Bannock County residents detonated and more than 3,000 of them appealed their new assessments after the appeals deadline was extended.

To put that into perspective, previous Bannock County reassessments resulted in less than 20 appeals. Poor communication or perhaps poor cooperation between the assessor, county commissioners and Tax Commission created a situation in which it appeared the Tax Commission was publicly rejecting everything county officials were saying about the reassessment.

For example, when Bannock County officials said the Idaho Tax Commission had told them the county was out of compliance with state assessment standards, the Tax Commission said the county had never been out of compliance.

The Tax Commission could have better articulated its response because what it should have said was that the results of this year’s countywide reassessment would determine the compliance issue.

That message didn’t come through until the meeting between county officials and the Tax Commission last week at the Bannock County Courthouse, during which the Tax Commission said that thanks to the 2019 countywide reassessment Bannock County is in compliance with the state requirement that property assessments in the county reflect true market values.

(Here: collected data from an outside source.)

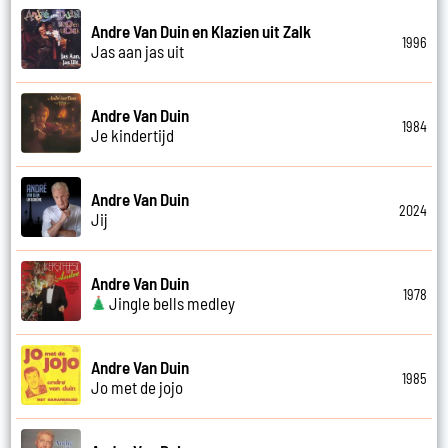
Andre Van Duin en Klazien uit Zalk
1996
Jas aan jas uit
Andre Van Duin
1984
Je kindertijd
Andre Van Duin
2024
Jij
Andre Van Duin
1978
Jingle bells medley
Andre Van Duin
1985
Jo met de jojo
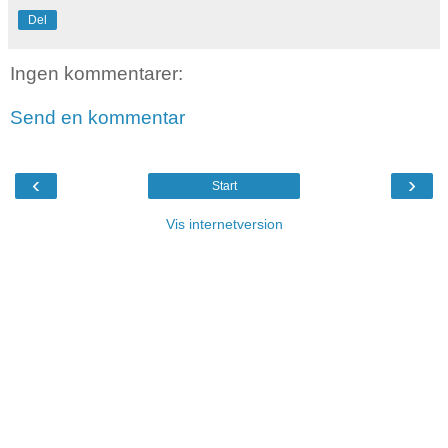
Del
Ingen kommentarer:
Send en kommentar
‹
›
Start
Vis internetversion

Obviously there are many Bannock County residents who would disagree with the Tax Commission regarding the true market value issue. What also helped motivate many Bannock County residents to sign the petitions to recall Davies and the county commissioners is the fact many people’s phone calls to the Assessor’s Office about their new assessments went unreturned.

And when faced with thousands of assessment appeals from county residents the county responded with blanket assessment reductions that made the reassessment look like even more of a sham.

Then there were the 100-plus properties that had assessments that were so screwed up that the county commissioners reverted those assessed values back to 2018 levels. The countywide property reassessment of 2019 could have obviously been a lot less controversial and painful for the community had county officials done some things differently.

One easy step would have been to hold public meetings educating county residents about the reassessment process starting back in the spring. Such meetings would have prepared county residents for a reassessment that would reflect the fact that property values in Bannock County are on the upturn.

Better communication with the Tax Commission so that county officials and the Tax Commission were on the same page when it came to communicating with the public and media would have also lessened the reassessment heartburn felt by county residents.

If the Assessor’s Office had recognized the problems with the reassessment sooner and communicated those to the county commission sooner and more accurately, we feel the county would have handled things much differently. The decision to go with new Assessor’s Office computer software during Davies’ first year as assessor and during a countywide reassessment proved to be ill-fated, to put it politely.

Inexplicably the county did nothing beforehand that would counter the feeling among many if not most county property owners that their new assessments were way higher than what they could ever receive for their properties in the current real estate market.

This doomed the public perception of the reassessment and everything else took the public’s outrage to new levels. All of this has resulted in the perfect storm that has left four top Bannock County officials facing the very real threat of recall.

There’s not much of a silver lining to any of this except that if Davies, Tovey, Brown and Moser survive the recall threat, they will surely not mishandle such an important task as a countywide reassessment in the future.

Do they regret how the reassessment was handled? We are certain they do.

But that’s cold comfort now — for them and the rest of us.